Goal of the exercise = Starting at the beginning of the items and stopping after the line containing "collection date: 1895-04/1895-06", give those lines again with "collectors" renamed to "collected by" and everything else left unchanged.

Extracted material =
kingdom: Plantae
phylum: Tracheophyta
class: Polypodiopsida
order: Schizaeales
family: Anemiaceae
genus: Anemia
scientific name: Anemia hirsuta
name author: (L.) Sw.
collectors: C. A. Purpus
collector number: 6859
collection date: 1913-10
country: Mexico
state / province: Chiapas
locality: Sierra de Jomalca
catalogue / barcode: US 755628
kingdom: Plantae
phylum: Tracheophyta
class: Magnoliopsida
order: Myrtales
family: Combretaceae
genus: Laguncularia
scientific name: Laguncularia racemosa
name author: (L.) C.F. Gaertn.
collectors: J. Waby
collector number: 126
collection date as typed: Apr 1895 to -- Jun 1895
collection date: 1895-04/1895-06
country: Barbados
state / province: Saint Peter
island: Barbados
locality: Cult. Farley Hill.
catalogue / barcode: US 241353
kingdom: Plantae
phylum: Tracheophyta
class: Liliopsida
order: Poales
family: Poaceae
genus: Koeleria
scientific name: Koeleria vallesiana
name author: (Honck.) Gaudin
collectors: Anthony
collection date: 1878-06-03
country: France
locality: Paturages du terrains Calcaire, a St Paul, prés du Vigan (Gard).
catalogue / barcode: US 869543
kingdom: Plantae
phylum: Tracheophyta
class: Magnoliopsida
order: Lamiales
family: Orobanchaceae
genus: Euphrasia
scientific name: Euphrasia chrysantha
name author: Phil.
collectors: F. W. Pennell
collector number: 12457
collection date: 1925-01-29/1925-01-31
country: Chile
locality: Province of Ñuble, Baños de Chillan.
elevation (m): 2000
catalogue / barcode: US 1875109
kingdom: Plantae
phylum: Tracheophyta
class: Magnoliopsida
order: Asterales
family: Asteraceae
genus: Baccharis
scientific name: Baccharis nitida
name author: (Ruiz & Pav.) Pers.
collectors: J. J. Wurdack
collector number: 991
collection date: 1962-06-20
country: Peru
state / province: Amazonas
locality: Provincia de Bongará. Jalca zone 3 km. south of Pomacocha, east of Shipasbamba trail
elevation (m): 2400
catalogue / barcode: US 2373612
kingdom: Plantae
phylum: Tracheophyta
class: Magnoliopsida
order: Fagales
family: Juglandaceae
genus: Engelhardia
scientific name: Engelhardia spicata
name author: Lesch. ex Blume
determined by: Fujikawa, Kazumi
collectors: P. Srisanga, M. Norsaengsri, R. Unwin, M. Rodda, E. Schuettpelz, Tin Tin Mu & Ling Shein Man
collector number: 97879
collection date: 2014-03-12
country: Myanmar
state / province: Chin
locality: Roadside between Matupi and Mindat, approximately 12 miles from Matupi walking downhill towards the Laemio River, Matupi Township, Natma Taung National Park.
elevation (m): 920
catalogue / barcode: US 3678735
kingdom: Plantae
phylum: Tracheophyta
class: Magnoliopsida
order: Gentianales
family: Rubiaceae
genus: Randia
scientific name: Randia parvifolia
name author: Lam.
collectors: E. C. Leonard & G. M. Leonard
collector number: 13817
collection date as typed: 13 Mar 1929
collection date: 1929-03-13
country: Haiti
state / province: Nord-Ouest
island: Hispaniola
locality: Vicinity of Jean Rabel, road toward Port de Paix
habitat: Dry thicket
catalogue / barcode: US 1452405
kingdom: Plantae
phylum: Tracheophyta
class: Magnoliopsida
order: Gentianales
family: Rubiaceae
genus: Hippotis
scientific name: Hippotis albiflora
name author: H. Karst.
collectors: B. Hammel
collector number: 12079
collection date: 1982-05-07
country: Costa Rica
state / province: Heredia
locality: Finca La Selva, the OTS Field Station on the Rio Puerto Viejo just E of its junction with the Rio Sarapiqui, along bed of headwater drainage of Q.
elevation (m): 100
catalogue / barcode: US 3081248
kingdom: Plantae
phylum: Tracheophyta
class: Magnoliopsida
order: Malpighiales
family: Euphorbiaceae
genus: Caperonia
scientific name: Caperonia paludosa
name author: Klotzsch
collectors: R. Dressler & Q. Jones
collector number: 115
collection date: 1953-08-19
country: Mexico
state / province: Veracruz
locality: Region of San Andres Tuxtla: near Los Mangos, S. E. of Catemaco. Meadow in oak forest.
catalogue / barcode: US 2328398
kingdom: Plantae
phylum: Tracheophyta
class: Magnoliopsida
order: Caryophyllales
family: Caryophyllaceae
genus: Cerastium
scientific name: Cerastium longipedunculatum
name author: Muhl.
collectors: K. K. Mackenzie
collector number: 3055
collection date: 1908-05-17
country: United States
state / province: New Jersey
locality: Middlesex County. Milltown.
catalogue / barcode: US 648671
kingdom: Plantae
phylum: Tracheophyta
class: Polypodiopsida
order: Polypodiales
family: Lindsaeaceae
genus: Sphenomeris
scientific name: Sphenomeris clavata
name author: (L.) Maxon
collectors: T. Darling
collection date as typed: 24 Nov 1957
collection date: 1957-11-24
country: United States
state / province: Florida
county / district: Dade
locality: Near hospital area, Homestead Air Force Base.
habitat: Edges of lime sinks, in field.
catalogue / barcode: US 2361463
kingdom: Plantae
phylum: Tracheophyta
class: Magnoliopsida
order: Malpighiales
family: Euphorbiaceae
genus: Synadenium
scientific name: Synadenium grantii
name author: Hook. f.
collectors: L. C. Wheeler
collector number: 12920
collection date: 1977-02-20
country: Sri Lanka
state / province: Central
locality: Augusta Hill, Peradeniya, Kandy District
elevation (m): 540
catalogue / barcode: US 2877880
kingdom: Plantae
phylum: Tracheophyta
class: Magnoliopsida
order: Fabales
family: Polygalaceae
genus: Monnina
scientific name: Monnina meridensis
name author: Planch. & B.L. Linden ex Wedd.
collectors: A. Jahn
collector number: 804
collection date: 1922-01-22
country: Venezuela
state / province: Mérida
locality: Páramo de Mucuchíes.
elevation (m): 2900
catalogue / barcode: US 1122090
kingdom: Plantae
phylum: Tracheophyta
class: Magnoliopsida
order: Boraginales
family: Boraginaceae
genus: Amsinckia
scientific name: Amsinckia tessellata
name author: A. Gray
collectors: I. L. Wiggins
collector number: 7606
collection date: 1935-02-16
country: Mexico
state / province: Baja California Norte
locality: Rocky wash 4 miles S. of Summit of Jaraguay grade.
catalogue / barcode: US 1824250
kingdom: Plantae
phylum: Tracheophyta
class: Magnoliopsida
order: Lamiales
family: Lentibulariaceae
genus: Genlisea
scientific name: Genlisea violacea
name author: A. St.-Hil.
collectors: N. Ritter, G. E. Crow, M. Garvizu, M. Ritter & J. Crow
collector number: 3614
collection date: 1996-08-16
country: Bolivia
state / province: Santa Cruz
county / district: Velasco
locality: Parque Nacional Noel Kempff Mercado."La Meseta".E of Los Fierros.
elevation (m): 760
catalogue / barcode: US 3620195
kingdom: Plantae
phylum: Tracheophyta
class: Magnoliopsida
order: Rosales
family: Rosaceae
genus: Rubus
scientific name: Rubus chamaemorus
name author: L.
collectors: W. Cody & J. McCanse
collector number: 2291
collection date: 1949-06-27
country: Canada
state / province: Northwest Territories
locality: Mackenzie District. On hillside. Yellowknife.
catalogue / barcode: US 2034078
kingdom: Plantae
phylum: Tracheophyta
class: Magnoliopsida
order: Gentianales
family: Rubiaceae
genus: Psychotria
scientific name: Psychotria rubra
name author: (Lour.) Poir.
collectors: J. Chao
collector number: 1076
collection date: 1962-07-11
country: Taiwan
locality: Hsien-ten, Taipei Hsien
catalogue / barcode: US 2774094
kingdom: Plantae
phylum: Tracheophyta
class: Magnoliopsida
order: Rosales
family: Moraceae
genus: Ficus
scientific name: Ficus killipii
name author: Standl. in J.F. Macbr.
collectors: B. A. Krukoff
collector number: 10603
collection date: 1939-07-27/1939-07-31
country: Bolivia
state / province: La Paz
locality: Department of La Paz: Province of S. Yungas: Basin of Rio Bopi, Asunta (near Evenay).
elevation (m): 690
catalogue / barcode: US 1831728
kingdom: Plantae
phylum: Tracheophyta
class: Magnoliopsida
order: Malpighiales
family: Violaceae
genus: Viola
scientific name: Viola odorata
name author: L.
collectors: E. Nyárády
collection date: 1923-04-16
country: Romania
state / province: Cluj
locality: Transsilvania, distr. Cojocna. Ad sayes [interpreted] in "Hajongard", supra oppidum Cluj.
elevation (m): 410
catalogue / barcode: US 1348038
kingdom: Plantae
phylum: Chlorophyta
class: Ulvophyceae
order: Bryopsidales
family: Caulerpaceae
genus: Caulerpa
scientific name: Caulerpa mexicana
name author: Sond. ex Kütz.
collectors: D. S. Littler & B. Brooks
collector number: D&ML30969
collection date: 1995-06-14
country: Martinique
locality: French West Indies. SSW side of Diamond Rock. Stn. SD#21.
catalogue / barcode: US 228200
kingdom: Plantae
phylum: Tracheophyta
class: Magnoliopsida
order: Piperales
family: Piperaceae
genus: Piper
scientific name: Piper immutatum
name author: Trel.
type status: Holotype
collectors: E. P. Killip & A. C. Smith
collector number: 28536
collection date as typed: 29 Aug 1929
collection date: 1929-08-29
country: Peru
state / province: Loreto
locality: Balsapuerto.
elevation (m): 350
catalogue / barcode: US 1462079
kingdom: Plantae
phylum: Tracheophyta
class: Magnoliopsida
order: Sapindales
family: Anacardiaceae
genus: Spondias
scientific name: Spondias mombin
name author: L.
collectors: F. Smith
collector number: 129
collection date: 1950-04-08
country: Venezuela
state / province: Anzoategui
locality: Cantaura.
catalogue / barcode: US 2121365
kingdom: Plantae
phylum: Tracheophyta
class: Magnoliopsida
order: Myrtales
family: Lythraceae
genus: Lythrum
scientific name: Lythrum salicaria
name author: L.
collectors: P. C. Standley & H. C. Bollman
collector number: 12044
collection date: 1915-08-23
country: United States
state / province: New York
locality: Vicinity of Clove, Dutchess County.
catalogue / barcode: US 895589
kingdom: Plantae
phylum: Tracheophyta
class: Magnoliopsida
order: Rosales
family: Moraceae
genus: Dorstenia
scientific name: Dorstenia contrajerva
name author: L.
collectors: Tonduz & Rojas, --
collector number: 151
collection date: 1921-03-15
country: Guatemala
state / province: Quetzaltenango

Written answer =
kingdom: Plantae
phylum: Tracheophyta
class: Polypodiopsida
order: Schizaeales
family: Anemiaceae
genus: Anemia
scientific name: Anemia hirsuta
name author: (L.) Sw.
collected by: C. A. Purpus
collector number: 6859
collection date: 1913-10
country: Mexico
state / province: Chiapas
locality: Sierra de Jomalca
catalogue / barcode: US 755628
kingdom: Plantae
phylum: Tracheophyta
class: Magnoliopsida
order: Myrtales
family: Combretaceae
genus: Laguncularia
scientific name: Laguncularia racemosa
name author: (L.) C.F. Gaertn.
collected by: J. Waby
collector number: 126
collection date as typed: Apr 1895 to -- Jun 1895
collection date: 1895-04/1895-06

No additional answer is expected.